-- Records for the task follows --
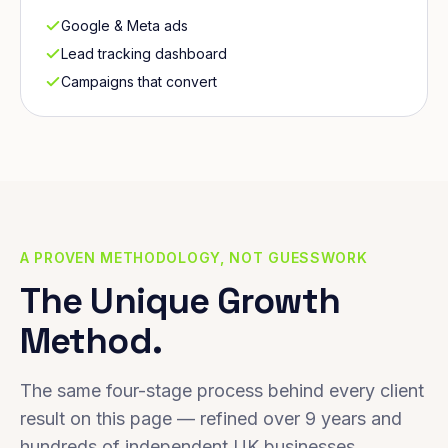
Google & Meta ads
Lead tracking dashboard
Campaigns that convert
A PROVEN METHODOLOGY, NOT GUESSWORK
The Unique Growth
Method.
The same four-stage process behind every client
result on this page — refined over 9 years and
hundreds of independent UK businesses.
-- Records for the task concluded --
▶ **Required work**
Gather each line of the listing above that contains the word "refined", matching its case exactly.

▶ **Response for this exercise**
result on this page — refined over 9 years and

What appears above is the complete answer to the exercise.